We used cloth diapers for our youngest daughter and were using wash cloths and warm water many times a day for her wipes already. Back in June of 2007, after reading a few blogs from households using cloth wipes, I decided it just made sense to make the switch. We were already washing cloth diapers and wipes, what are a few more wipes? It really doesn't add to the laundry as much as you might think.
In a household full of girls (3 age 8 and under at the time we switched), this makes economical sense. Teaching little girls not to use too much toilet paper has been an ongoing issue in our house. There would be days that it seemed like I was replacing a roll a day in one bathroom or the other. Not to mention how much better it is for your septic system not to have all that paper flushed into it. Paper products like toilet paper, napkins, paper towels, and tissues just seemed to fly out the door at our house. Such a waste - something only used for a few seconds - so we switched all of them to their cloth alternatives. The girls love the switch and I have to say that it is way more comfortable to use the cloth wipes than the paper.
And read this from today's news: Toilet Paper Worse on the Environment than Hummers.
So here's how we do it. We have 2.5 baths in our house (3 toilets). I purchased enough of the flannel wipes to have about 15 or so in each bathroom. Yes, you can make your own from old flannel sheets or flannel shirts for even more frugality, but with my husband gone on active duty at the time and 3 youngsters I just didn't have the time at that moment for sewing. The cost of those I purchased was in no way excessive. In the future, I'll be delving into my husbands worn flannel shirts, old T-shirts and our flannel sheets for sure - recycling at its finest!
You could even use washcloths, which is what we did for a week before our wipes came in the mail. If you are squeamish about using washcloths that might later be used to wash your face, just pick a different color or style and designate them as your cloth wipes. The washcloths aren't as soft as the flannel wipes though.
We ordered 2 different cloth wipes. From Green Mountain Diapers, I ordered their economy flannel wipes. These are 8x8 white or unbleached flannel wipes with serged edges in pink, blue or yellow. They shrank to about 6x6 after washing which is a perfect size. These are the ones we use the most for day to day general wiping for #1 jobs. A great value. These have held up exceptionally well - I have yet to have any fray to the point of discard since starting to use them in June. You can also check these at SoftClothBunz which are very similar.
I also ordered some of the wipes from Wallypop. Hers are flannel on one side and terry cloth on the other and come in great fabric patterns. We ordered the "fun and funky" for the girls and the "understated and neutral variety pack" for me. These are thicker then the economy flannel wipes and the ones I use most for the baby and for the girls for #2 jobs. Another great value from a working at home mom. These have held up very well with constant use.
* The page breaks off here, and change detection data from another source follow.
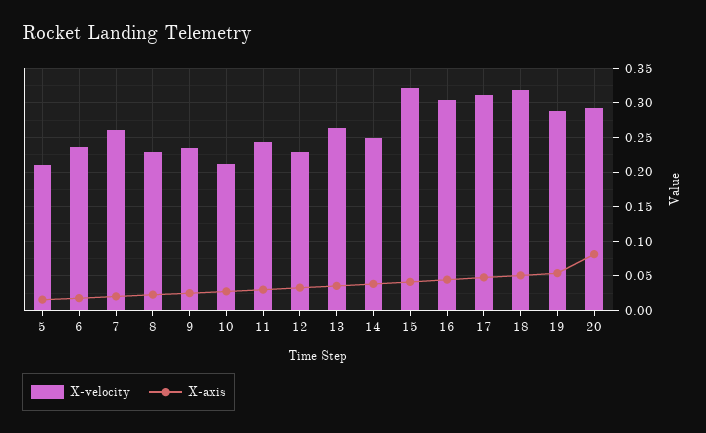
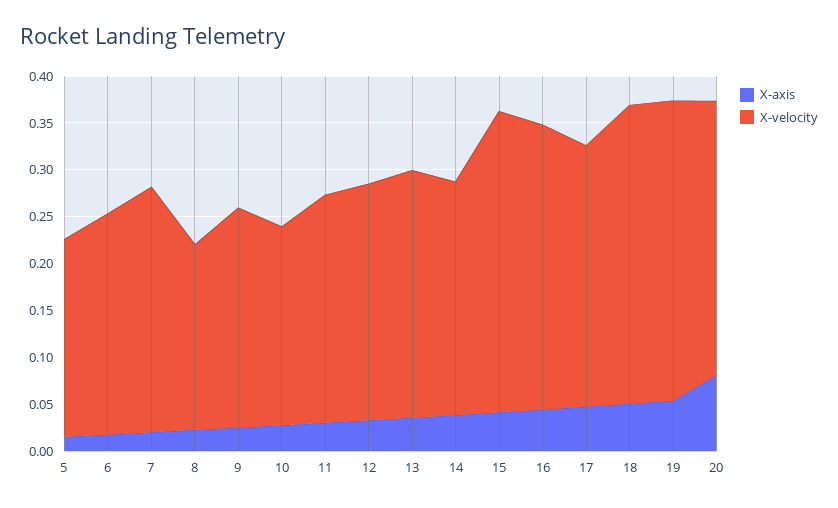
  {
    "X-velocity": {
      "5": 0.21,
      "6": 0.24,
      "7": 0.26,
-     "8": 0.23,
+     "8": 0.2,
      "9": 0.23,
      "10": 0.21,
      "11": 0.24,
-     "12": 0.23,
+     "12": 0.25,
      "13": 0.26,
      "14": 0.25,
      "15": 0.32,
      "16": 0.3,
-     "17": 0.31,
+     "17": 0.28,
      "18": 0.32,
-     "19": 0.29,
+     "19": 0.32,
      "20": 0.29
    },
    "X-axis": {
      "5": 0.02,
      "6": 0.02,
      "7": 0.02,
      "8": 0.02,
      "9": 0.03,
      "10": 0.03,
      "11": 0.03,
      "12": 0.03,
      "13": 0.04,
      "14": 0.04,
      "15": 0.04,
      "16": 0.04,
      "17": 0.05,
      "18": 0.05,
      "19": 0.05,
      "20": 0.08
    }
  }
Instead of using a diaper pail liner, which I found was way too big for holding the wipes, I purchased the draw-string lingerie-style washing bags. I found these little gems at Walgreens and there are 4 of the bags for less than $4. I put one bag on each toilet paper roll holder. We just drop the cloth wipe into the little bag after use.
For #1 we just dab and then put the wipe into the bag. For #2, I decided instead of keeping a wipes warmer going all the time, to invest in the Kissaluvs Diaper Lotion Potion Concentrate. I also purchased this from Green Mountain Diapers (check link and scroll down the page a little). I have a spray bottle of this mixed up that can be lightly sprayed onto the wipe as needed. The recipe is 1-2 teaspoons to 1/2 cup of witch hazel. Easy as pie. The Diaper Lotion Concentrate is made of jojoba oil, chamomile, lavender and tea tree oil. It smells heavenly and the tea tree oil is antiseptic - for anyone worried about smell or germs before getting the wipes into the wash.
I can then toss the whole little bag into the wash, or I can empty the bag into the wash as needed. I usually keep a soak in the washing machine during the day for the diapers. Right now I use a little of the oxy-wash and a little of our Shaklee laundry detergent in the soak load. At the end of each day or each morning, whichever works out, I just run the load through on my extra-small cycle in warm water. I find that by doing this very small load daily or every other day, I can quickly wash the wipes without having to fill the whole machine. I have an electric hot water heater, so we try to eliminate as much hot water washing as possible, because this is what seems to really run up our electric bill. By selecting the extra small load cycle on my washer, I use just the minimum amount of water needed to get the wipes clean and sanitary. We dry them on the economy dry setting in my dryer or on the drying rack.
So, what are you waiting for? Step outside your comfort zone a little and give it a try. You'll be glad you did! I initially told the girls we'd give it a try for a week and then make a decision. There's no looking back on this one now! Oh, and I do still keep a few rolls of regular toilet paper for guests to use!
From a prepping standpoint, keeping some flannel wipes on hand or in your 72-hour kit is much easier to store than a whole warehouse full of toilet paper!